Mely Kiyak, Gastkolumnistin der Frankfurter Rundschau – Sie fragten sich jüngst: „Habe ich gerade die Religionen mit den Parteien in einen Topf geworfen? Obwohl – gibt’s Unterschiede?“ und empfahlen: „Die FDP sollte sich als Religionsgemeinschaft anerkennen lassen, um wenigstens ihren Glauben zu retten. So lange bis ein neuer Messias kommt und die Gemeinde erneut aufbaut.“ Da hoffen wir allerdings, dass der so lange auf sich warten lässt wie im Falle der Christenheit.
Des Weiteren vermerkten Sie: „Auch der Verfassungsschutz verhält sich wie eine Gruppe orthodoxer Ideologen. Alles was ihr gutes altes Deutschland (das ohne Ossis und Linkspartei) gefährdet, wird verfolgt. Wer aber wie die Nazis die Verfassung bedroht, wird bloß beobachtet. So verhält sich kein auf Vernunft basierendes politisches Organ, sondern eine fundamentalistische Weltanschauung. Deshalb auch an sie der Vorschlag: Gründet eine Kirche!“ Die Links-Partei brauchte sich allerdings auch in diesem Falle nicht ängstigen, denn im Mitteleuropa des 21. Jahrhunderts wartet selbst die katholische Kirche gegenüber Ketzern nicht mehr mit Autodafés auf.
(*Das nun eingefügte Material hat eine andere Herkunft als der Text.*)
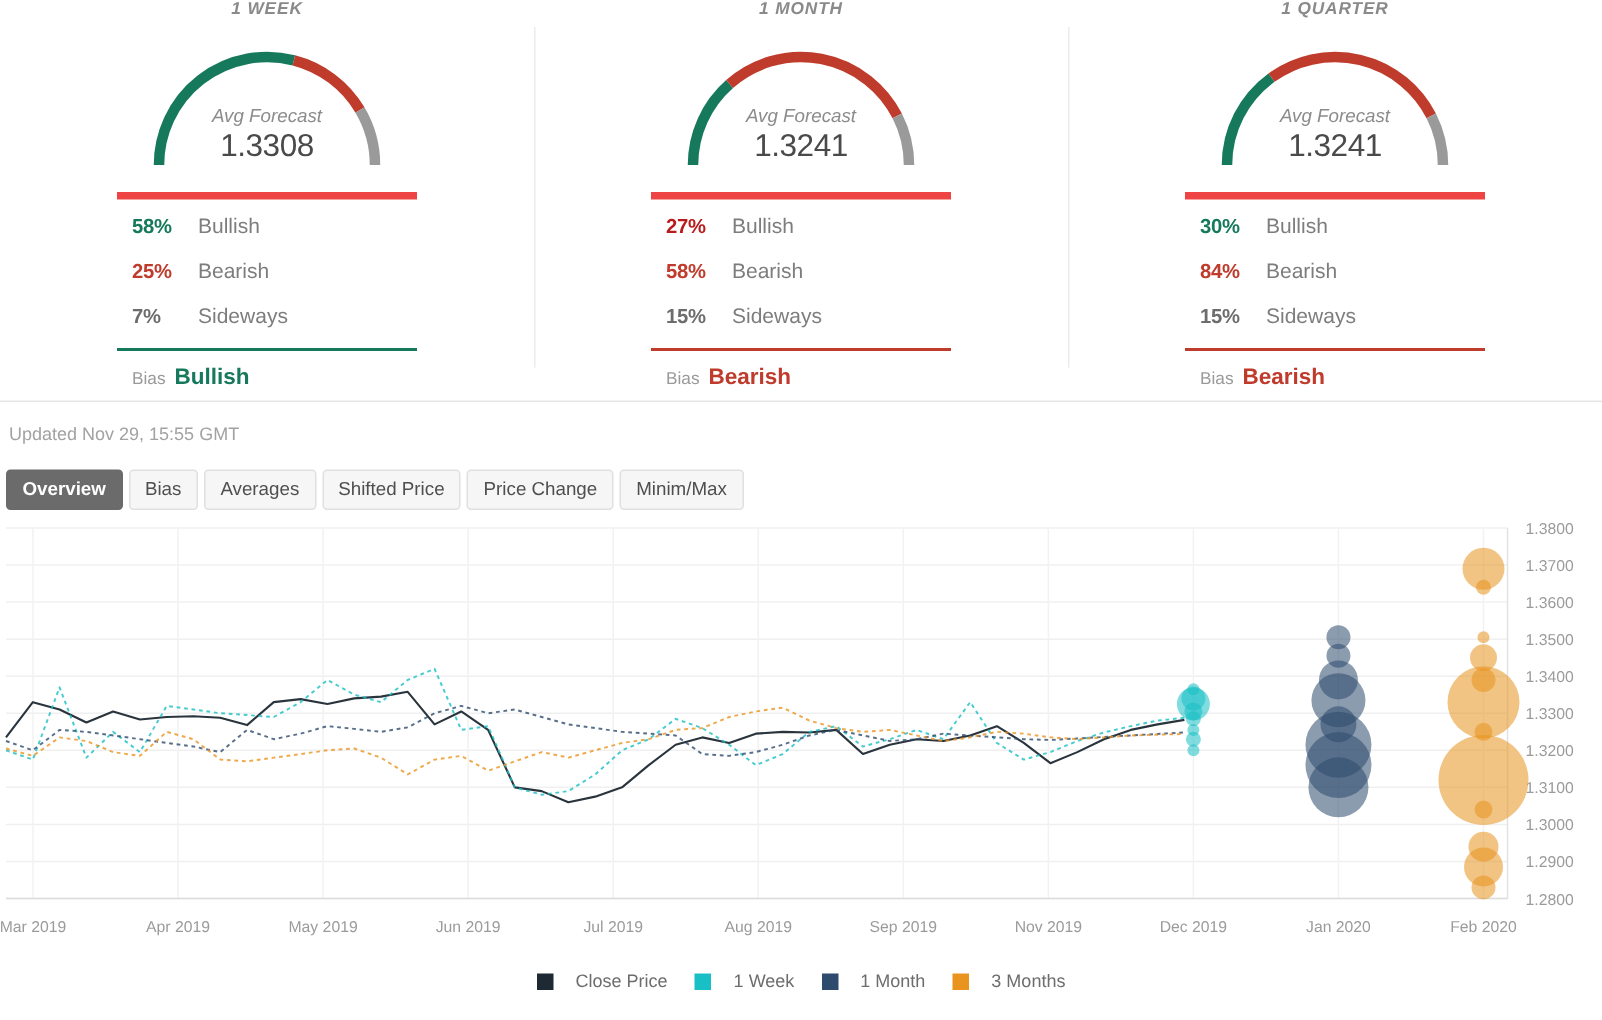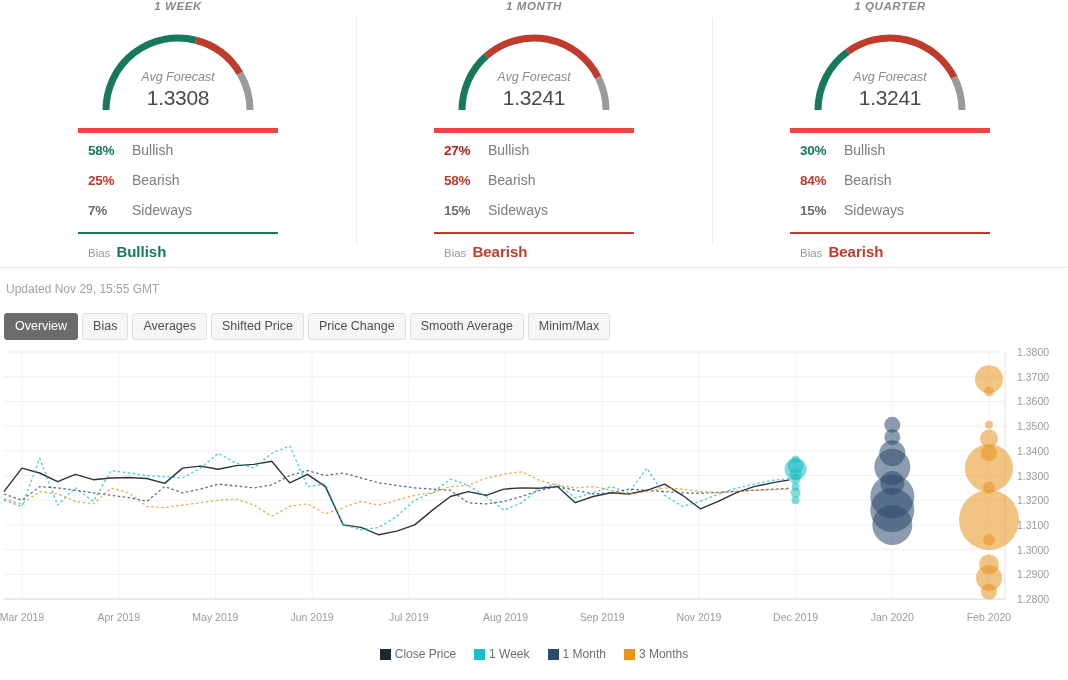--- a/index.html
+++ b/index.html
@@ -133,7 +133,7 @@
     background: #6b6b6b;
     border-color: #6b6b6b;
     color: #ffffff;
-    font-weight: normal;
+    font-weight: bold;
   }
 
   

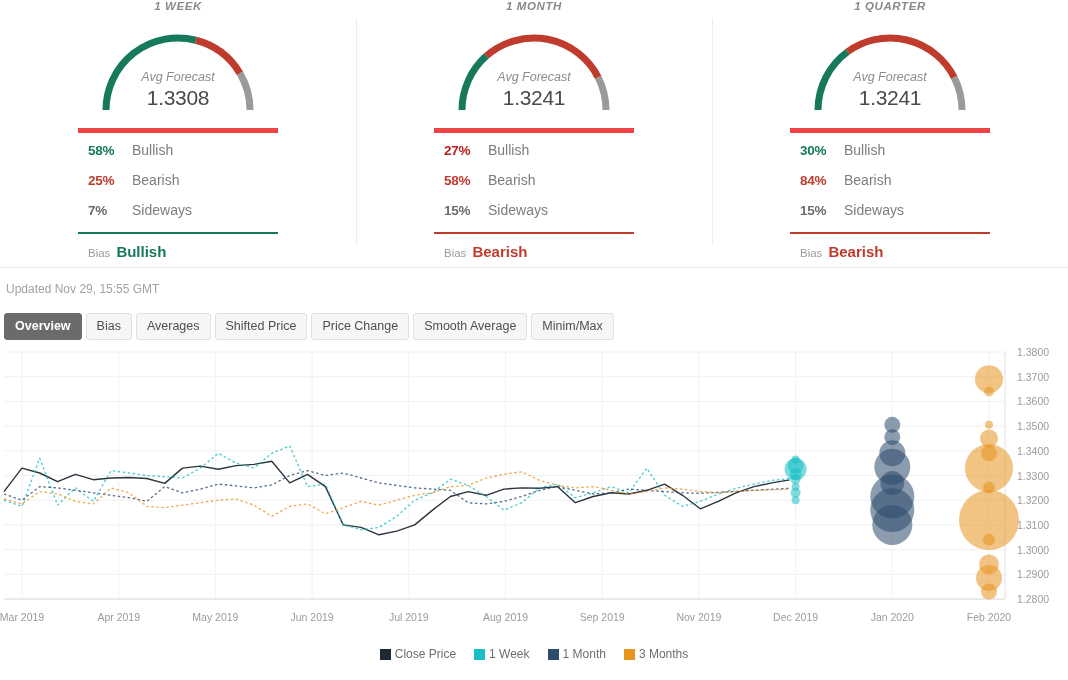--- a/index.html
+++ b/index.html
@@ -278,7 +278,6 @@
     <div class="tab">Averages</div>
     <div class="tab">Shifted Price</div>
     <div class="tab">Price Change</div>
-    <div class="tab">Smooth Average</div>
     <div class="tab">Minim/Max</div>
   </div>
 

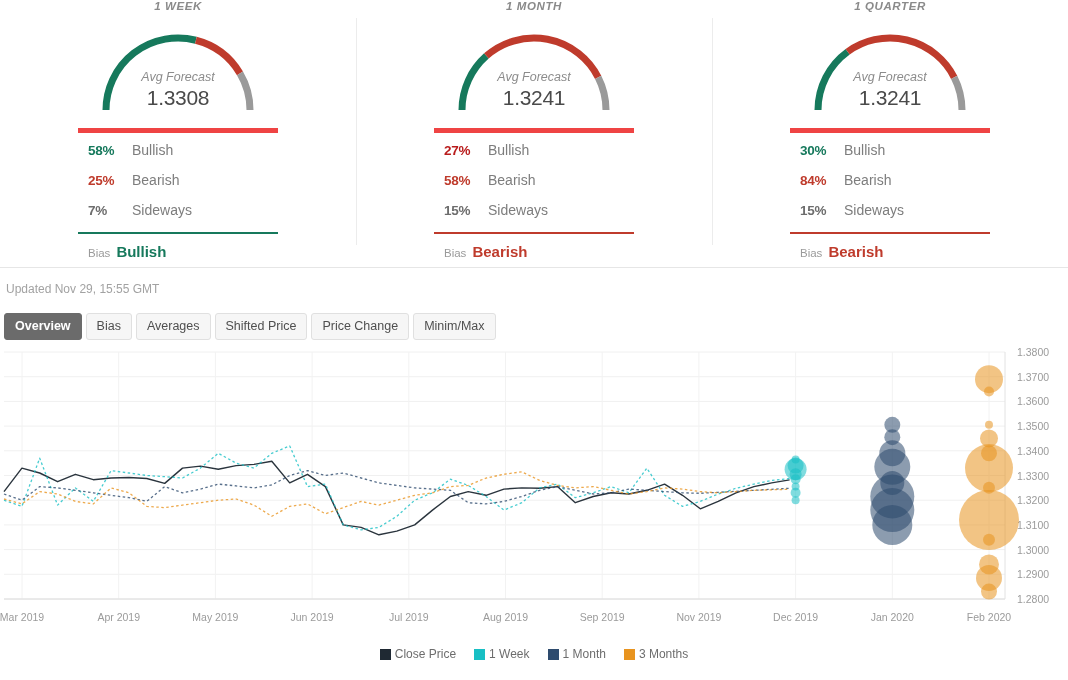--- a/index.html
+++ b/index.html
@@ -151,7 +151,7 @@
     height: 18px;
     margin-top: 1px;
   }
-  .legend-item { display:flex; align-items:center; gap:4px; }
+  .legend-item { display:flex; align-items:center; gap:15px; }
   .legend-swatch { width: 11px; height: 11px; display:block; }
   .legend-label { font-size: 12px; color: #6d6d6d; }
 </style>

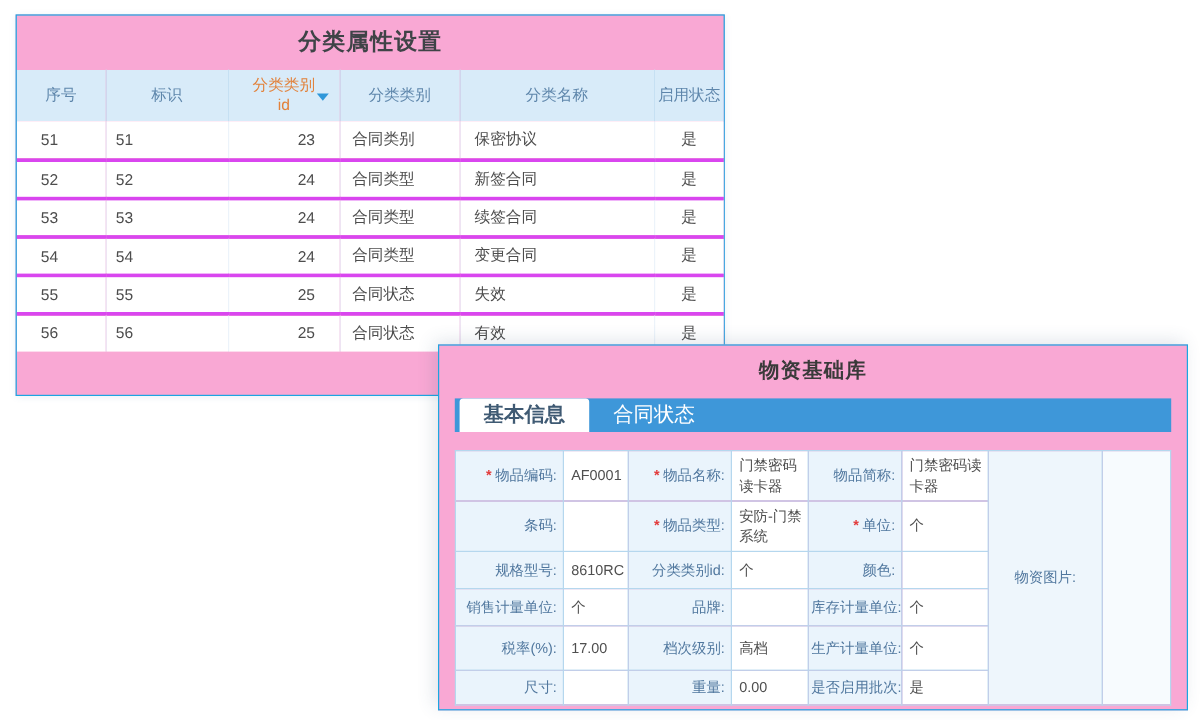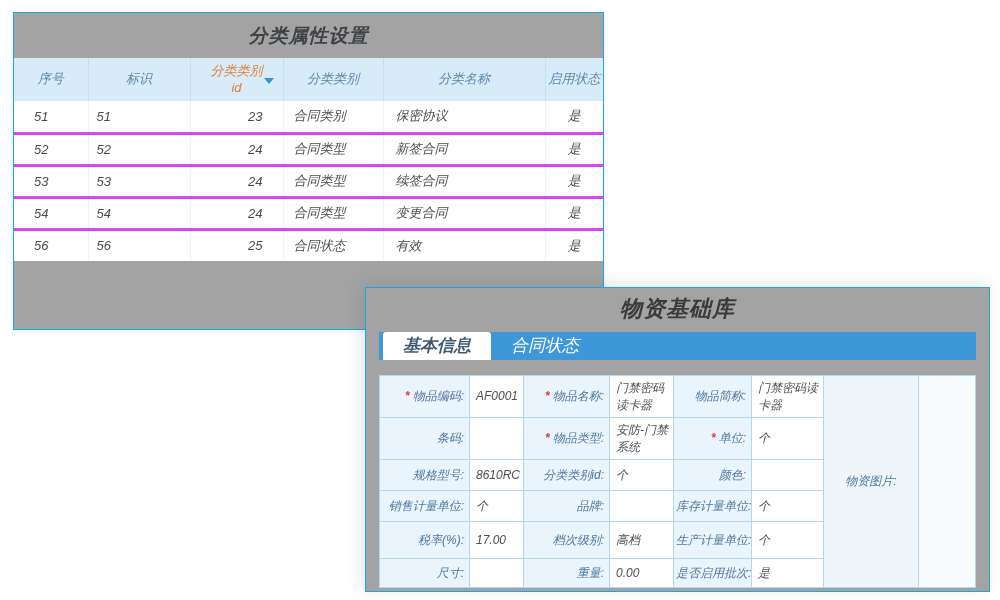--- a/index.html
+++ b/index.html
@@ -8,7 +8,7 @@
   .stage { position:relative; width:1000px; height:600px; }
 
   .panel {
-    position:absolute; background:#a3a3a3; border:1px solid #1ba6e2;font-style:italic;
+    position:absolute; background:#f9a8d4; border:1px solid #1ba6e2;
   }
   .panel1 { left:13px; top:12px; width:591px; height:318px; z-index:1;
             box-shadow:0 1px 6px rgba(30,120,180,0.10); }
Washingtoner Flottenabkommen vom 6. Februar 1922 – In einer noch zu schreibenden Geschichte der Abrüstung wäre dieses Abkommen die erste multilaterale Rüstungsbegrenzungsvereinbarung der Neuzeit. Das Abkommen leitete allerdings keine Trendwende im Gegeneinanderrüsten der damaligen Großmächte ein, sondern war eher von den wirtschaftlichen Zwängen der Zeit nach dem ersten Weltkrieg und von Bestrebungen der Teilnehmer geprägt, Verschiebungen von Kräfteverhältnissen zu eigenen Ungunsten durch Verhandlungsdeals entgegenzuwirken. Schon bald nach Abschluss des Abkommens setzte unterhalb der vereinbarten Limits für Großkampfschiffe ein neues Wettrüsten unter den Teilnehmern ein. Eine dieser Entwicklung gewidmete Nachfolgekonferenz in Genf 1927 endete ergebnislos. Blättchen dokumentiert eine zeitnahe Wertung der Washingtoner Konferenz in der Rubrik Vor 90 Jahren.

Harald Schmidt, Late-Night-Talker und Nicht-mehr-Schauspieler – Seit der Spielzeit 2008 gehörten Sie dem Ensemble des Staatstheaters Stuttgart an. Jetzt haben Sie dem Intendanten gesagt: „Ich höre auf, ich kann es nicht.“ Worauf der Ihnen geantwortet habe, das gelte für viele, aber die machten trotzdem weiter.“ Dem Spiegel verrieten Sie, dass Sie sich die Latte höher legen: „Ich war extrem erfolgreich, war ständig ausverkauft. Aber das war natürlich ein PR-Effekt, und meinen Ansprüchen genügte ich nicht.“ Das sei im Übrigen keine Krise, sondern „eine Befreiung, wirklich. Ich bin ein Jugendtrauma los. Ich bin zur ungeschönten Selbsterkenntnis gekommen, dass es vielleicht noch für den ‚Jedermann’ in Salzburg reichen würde, aber zu mehr nicht.“ Unter diesen Bedingungen bedauern wir, Sie nicht doch einmal auf der Stuttgarter Bühne gesehen zu haben, ehrlich.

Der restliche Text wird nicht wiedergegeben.